If a favorable spring was followed by a warm and at the same time damp summer, the danger of a later plague epidemic among gerbils increased, since different flea generations could then overlap and consequently the sensitive bacterium was more likely to be passed on to one another. Even a tenth more rain than usual increased the influence of the germ by a further seven percent. At the same time, the gerbils took advantage of the favorable weather, produced more offspring and spread - and with them the ominous fleas, which then said two years after the population maximum finished off the majority of the remaining population. On the other hand, intermittent icy springs, hot and dry or humid and at the same time hypothermic summers hindered the development of fleas and thus spared the rodents at least from dying from the plague.

This association between weather conditions and outbreaks of Yersinia pestis also sheds new light on the mass extinctions caused by the plague in medieval Europe, as well as during its last major plague in Asia between 1855 and 1870: both periods thus offered optimal conditions for spread of gerbils and with them the bad bacterium – especially in Central Asia, where the springs were generally warmer and the summers wetter. It was then just a flea hop along caravan routes or near human settlements before the disease spread to humans and from there to the Old World, eventually claiming millions of victims.

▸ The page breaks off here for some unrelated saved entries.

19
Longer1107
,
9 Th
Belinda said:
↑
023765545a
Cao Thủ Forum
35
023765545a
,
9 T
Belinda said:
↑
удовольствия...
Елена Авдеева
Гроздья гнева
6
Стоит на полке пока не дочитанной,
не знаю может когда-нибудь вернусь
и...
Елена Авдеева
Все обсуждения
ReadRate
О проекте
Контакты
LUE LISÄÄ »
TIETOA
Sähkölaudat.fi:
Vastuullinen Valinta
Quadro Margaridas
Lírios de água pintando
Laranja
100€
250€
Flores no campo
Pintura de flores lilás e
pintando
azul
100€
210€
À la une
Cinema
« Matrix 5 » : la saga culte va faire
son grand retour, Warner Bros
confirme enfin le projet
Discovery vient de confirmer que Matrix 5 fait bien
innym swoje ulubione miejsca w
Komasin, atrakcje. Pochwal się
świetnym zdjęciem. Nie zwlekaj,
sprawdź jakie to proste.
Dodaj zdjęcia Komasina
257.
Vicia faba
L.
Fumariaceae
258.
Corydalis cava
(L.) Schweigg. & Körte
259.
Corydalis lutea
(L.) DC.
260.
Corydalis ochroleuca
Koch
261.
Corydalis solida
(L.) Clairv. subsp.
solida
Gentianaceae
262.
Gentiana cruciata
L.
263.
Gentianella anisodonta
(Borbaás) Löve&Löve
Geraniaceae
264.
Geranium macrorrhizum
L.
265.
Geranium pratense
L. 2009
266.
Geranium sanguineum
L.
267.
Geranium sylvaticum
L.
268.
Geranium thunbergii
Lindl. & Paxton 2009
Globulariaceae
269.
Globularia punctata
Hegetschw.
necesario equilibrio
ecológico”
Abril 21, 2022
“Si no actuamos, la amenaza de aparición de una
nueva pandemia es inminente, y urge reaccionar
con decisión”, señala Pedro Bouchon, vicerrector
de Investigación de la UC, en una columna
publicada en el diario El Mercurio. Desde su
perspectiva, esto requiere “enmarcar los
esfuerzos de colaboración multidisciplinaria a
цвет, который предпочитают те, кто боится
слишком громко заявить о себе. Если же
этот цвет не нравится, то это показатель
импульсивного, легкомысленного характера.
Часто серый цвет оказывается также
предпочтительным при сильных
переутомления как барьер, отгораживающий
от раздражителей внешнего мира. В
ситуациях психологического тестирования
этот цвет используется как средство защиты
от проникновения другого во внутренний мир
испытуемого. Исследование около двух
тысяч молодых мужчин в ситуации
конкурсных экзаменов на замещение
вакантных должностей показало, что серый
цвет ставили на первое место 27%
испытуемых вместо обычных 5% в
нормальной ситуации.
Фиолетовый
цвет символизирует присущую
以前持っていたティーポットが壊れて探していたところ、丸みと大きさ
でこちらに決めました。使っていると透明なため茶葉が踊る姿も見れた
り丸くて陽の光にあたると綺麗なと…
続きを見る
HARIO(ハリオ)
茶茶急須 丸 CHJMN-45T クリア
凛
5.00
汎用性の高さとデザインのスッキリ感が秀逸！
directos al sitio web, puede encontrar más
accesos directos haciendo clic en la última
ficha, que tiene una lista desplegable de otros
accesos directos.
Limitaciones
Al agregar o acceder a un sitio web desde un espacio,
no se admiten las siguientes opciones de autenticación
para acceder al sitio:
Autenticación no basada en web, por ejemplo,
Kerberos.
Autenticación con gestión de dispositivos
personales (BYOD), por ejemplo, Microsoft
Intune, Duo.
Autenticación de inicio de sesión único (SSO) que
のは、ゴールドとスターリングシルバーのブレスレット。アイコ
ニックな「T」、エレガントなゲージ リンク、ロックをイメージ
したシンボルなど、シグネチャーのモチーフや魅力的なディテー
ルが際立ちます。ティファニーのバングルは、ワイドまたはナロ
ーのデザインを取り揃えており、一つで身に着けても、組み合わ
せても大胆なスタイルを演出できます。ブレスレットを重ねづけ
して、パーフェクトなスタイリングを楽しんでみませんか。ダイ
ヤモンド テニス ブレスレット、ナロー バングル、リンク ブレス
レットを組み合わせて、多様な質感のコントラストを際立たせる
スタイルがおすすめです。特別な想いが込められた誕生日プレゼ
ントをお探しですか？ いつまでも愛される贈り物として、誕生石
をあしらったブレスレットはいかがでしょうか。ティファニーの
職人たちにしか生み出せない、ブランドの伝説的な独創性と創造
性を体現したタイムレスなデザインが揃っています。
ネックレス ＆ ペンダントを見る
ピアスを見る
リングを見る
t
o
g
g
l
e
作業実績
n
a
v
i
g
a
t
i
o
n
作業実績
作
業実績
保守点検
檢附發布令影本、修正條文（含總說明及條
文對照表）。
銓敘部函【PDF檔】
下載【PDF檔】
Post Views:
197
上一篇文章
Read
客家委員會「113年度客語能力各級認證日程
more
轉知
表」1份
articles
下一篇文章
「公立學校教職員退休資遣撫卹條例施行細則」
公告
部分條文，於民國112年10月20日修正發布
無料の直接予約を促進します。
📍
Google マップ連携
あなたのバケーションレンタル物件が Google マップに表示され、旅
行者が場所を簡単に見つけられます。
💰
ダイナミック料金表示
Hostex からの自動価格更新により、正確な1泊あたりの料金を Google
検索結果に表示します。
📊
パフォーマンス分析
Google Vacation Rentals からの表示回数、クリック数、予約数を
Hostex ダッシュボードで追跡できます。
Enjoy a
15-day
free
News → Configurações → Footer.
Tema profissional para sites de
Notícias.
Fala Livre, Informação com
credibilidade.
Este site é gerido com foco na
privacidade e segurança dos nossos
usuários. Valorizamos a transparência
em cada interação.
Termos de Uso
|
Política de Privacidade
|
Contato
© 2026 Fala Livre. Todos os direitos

In the wake of climate change, conditions for Rhombomys opimus and its deadly stowaway are improving today as temperatures and rainfall rise again in Central Asia, creating a thriving environment for mice, flea and bacteria. And since at the same time the hygienic and medical conditions as well as the epidemic monitoring of rodents in the post-Soviet states of Central Asia have not necessarily improved, Stenseth and his colleagues warn against a more frequent return of the Black Death among humans - at least in its core distribution area. He doesn't necessarily have to make it to Madagascar right away.